下にある青パパイヤ農園の記事の、最後の文のあとに続く文章を書いてください。

(本文)

◇ ◇ ◇ ◇

青パパイヤ栽培を通じて消費者に魅力発信! 地域活性化にも貢献する農園の取り組みとは
2020/03/27
日本ではあまり馴染みの無い「青パパイヤ」を生産する「オラ ソル アシエンダ」。消費者に青パパイヤの魅力を伝えるために行っていることとは?
昨年開催された「農と食のSDGs~女性の起業と復興」では、フードビジネスに関わる女性が登壇し、活動内容などを発表。本記事では「地域と農業」をテーマに講演したパパイヤ農園「Hola Sol Hacienda(オラ ソル アシエンダ)」の取り組みを紹介する。
華やかなイベントをつうじ
青パパイヤの魅力を発信
茨城県古河市にあるパパイヤ農園「Hola Sol Hacienda(オラ ソル アシエンダ)」の阿部美穂さんは、医療の現場で20年以上にわたり、病理・細胞診検査業務などに携わった経験をもつ。
退職後、夫である直人さんに付き添ってメキシコに在住し、帰国後、直人さんとともに就農した。
青パパイヤは、日本においてはあまり馴染みのない食材。青パパイヤを生産物として選んだ意図として、阿部さんはこう話す。
「私たちは旅行が好きなので、『旅する野菜』を農園のコンセプトにしたいと思いました。世界の料理を食したとき、その地に旅した気分になりませんか? 海外の料理をご紹介し、日本にいながら旅をしているような体験を提供したいと思ったんです」。
パパイヤ農園「Hola Sol Hacienda(オラ ソル アシエンダ)」の阿部美穂さん
青パパイヤの原産地は、メキシコ南部から西インド諸島にかけての地域。阿部さんによると、現地では7〜8mもの高さにまで成長し、およそ25年間にわたって生息し続けるという。関東で栽培した場合は、15cmほどの苗が4〜5ヶ月で2〜3mになるのだとか。
「パパイヤの木は、霜があたると枯れてしまいます。日本では、寒い時期を迎えると枯れてしまうので、毎年苗から木を育てています」と、阿部さん。
霜が降りる前に収穫をするため、「オラ ソル アシエンダ」でおもに販売しているのは、完熟前の青パパイヤ。しかし、青パパイヤには、実が熟する際に使われるエネルギーが蓄えられているため、完熟したパパイヤよりも多くの栄養素が含まれているそう。特に、消化を助けるパパイン酵素、抗酸化力が高いポリフェノールなどが豊富だという。
青パパイヤや「オラ ソル アシエンダ」の農園の魅力を伝えるため、阿部さんご夫妻は、都内で定期的にイベントを開催してきた。イベントでは、地元シェフが手がけた、青パパイヤを使った創作フレンチを提供したり、青パパイヤ料理と日本酒とのペアリングを提案したりと、趣向を凝らした内容を提供。

◇ ◇ ◇ ◇

(元の資料)
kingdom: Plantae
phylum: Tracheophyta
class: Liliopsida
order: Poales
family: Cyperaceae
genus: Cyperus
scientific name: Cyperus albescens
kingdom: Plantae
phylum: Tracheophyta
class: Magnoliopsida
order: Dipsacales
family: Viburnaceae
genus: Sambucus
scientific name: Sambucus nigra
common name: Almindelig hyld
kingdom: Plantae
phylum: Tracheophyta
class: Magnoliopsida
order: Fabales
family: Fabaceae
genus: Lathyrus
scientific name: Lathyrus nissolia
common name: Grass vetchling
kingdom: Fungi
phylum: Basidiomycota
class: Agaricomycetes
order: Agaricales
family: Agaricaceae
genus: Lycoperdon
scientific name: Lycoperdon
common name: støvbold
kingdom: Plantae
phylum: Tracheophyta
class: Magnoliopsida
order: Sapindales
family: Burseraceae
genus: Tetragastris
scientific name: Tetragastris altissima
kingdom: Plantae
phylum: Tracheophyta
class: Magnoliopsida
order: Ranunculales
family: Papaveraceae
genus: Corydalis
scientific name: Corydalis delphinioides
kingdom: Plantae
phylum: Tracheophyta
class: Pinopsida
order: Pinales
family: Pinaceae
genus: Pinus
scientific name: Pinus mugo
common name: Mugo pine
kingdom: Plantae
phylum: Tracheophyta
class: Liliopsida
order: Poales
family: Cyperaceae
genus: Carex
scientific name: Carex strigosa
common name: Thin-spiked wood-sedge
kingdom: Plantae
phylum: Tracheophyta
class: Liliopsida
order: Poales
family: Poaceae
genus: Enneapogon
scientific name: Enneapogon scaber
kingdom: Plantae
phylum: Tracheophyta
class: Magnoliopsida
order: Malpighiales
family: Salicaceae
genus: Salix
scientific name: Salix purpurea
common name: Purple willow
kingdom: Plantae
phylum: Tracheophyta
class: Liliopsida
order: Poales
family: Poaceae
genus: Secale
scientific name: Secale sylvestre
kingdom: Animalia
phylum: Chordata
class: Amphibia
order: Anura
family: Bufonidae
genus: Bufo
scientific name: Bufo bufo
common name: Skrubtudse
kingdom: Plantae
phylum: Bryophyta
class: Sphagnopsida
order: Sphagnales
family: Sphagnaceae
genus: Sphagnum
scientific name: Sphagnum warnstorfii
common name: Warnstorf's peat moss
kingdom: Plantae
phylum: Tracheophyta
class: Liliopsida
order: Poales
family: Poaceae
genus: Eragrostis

◇ ◇ ◇ ◇

(回答)
さらには、古河市内にある農園でも、苗の植え付けや収穫のイベントを実施。地元で活躍するシェフや地元の酒蔵とコラボレーションすることで、都心を中心とする各地から多くの人がやってきた。青パパイヤや農園の魅力はもちろん、地域の魅力を発信している点が、「オラ ソル アシエンダ」の特徴の一つといえる。
「旅するイベント」の様子。「旅する野菜」のフルコースとともに地元酒造会社の日本酒のペアリングを楽しむ参加者。(写真提供:オラ ソル アシエンダ)
「オラ ソル アシエンダ」は、今後も継続してイベントを開催する予定。
「台風15号と19号により、農園では、秋と冬に出荷を予定していた野菜のほとんどを失いました。そんななか青パパイヤのみ、木に実った状態で残っていました。青パパイヤは比較的病気に強いため、殺虫剤を必要としません。
また、暑さや台風にも強く、優れた保存性を持ちます。ただ、食べ方が浸透していないため、明確な販路がありません。これからも、イベントを通じ、食べ方を広めていきたいと考えています」(阿部さん)。
「旅するイベント」で提供されたタイ料理のソムタム。(写真提供:オラ ソル アシエンダ)
また、パパイヤの栄養価にも着目している。
「毎年、5万人台の人々が新たに就農していますが、生活が安定しないことから、そのおよそ3割が5年以内に離農しています。そして、私たちの前にも、販路の確保が“壁”として存在しています。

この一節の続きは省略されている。